I also for some reason had May, maybe because they delayed school until May 1,st 🤷‍♀️, and I say ok a little over a month, it’s doable. I just get confused when I hear the news about it maybe being sooner, the bans that is.

You are right though, about expecting all thst, at least in my opinion. I’ve been through the worst, to be honest, so I have to keep telling myself this is harder on the rest of the world, it’s like I’m in a fog or a daze,

I sit and accept, and maybe have my head in the sand, but my deck is there waiting for the good weather, and when my pool can be opened, maybe in May, I’ll just float and I’ll be in my zone.

I hope you are safe, amd your family too.😍
i like this thread
 


i had posted this in the community section: i was tested positive after showing symptoms and still on the mend. if i may vent: what gets me is the denial and outright delusion most ppl have; “oh can’t wait to go back to disney” or “can’t wait for life to go back to normal” there is no normal post coronavirus...even if the number of dead is slowing and places are opening up i’m not going to go to join a crowd or go on an airplane right away. Right now it’s more about social responsibility than leisure and fun. I can tolerate being holed up at home for a while if it saves lives.
 
i had posted this in the community section: i was tested positive after showing symptoms and still on the mend. if i may vent: what gets me is the denial and outright delusion most ppl have; “oh can’t wait to go back to disney” or “can’t wait for life to go back to normal” there is no normal post coronavirus...even if the number of dead is slowing and places are opening up i’m not going to go to join a crowd or go on an airplane right away. Right now it’s more about social responsibility than leisure and fun. I can tolerate being holed up at home for a while if it saves lives.

How are you feeling ? I hope you have someone to help you get the things you need, food, supplies, etc ?

Vent away, I understand aNd agree with you. It absolutely is about responsibility, it so angers me to see people not listening. 😡 We are all in this together, if we all did our part, but...

My husband lost 3 family members in Italy, and has some still ill, although not critical anymore, we did some life face timing, and i cried so much speaking to them.

I can not speak for everyone posting, but only myself, I post about my deck and pool and ☀️, because it is my safety zone, it gives me hope as well.

Hopefully you are feeling better, I didn’t see your post on the CB, so I am not sure how far you are in your journey. 🌈
 
I want to thank you all for coping with me.
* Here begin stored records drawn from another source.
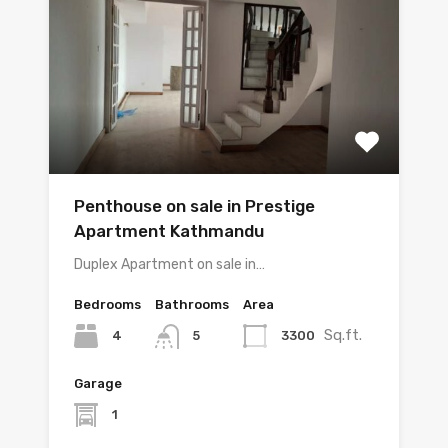
Penthouse on sale in Prestige
Apartment Kathmandu
Duplex Apartment on sale in…
Bedrooms
Bathrooms
Area
Sq.ft.
4
3300
5
Garage
1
I hope this coronavirus goes away soon.
It will end in due time, TW, in due time. When? We don;t know, but it will end, for sure.

And thank you, TW, for coping with us during this time. :hug:'s
 
I just wanted to mention that I merged the two coping with COPID-19 together.
I think this is helpful to all of us, i for one am glad they were started.
 
One of my family members, who lives with me and my spouse, is complaining of a sore throat and feeling nauseous. Hopefully nothing serious but now is a stressful time to have any kind of flu or cold symptoms so I'm worried. I really want to just close my eyes and wake up in a few months when (hopefully) the worst has passed--I think I can ultimately accept whatever happens in this nightmare, but the uncertainty and dreadful anticipation is almost more cruel.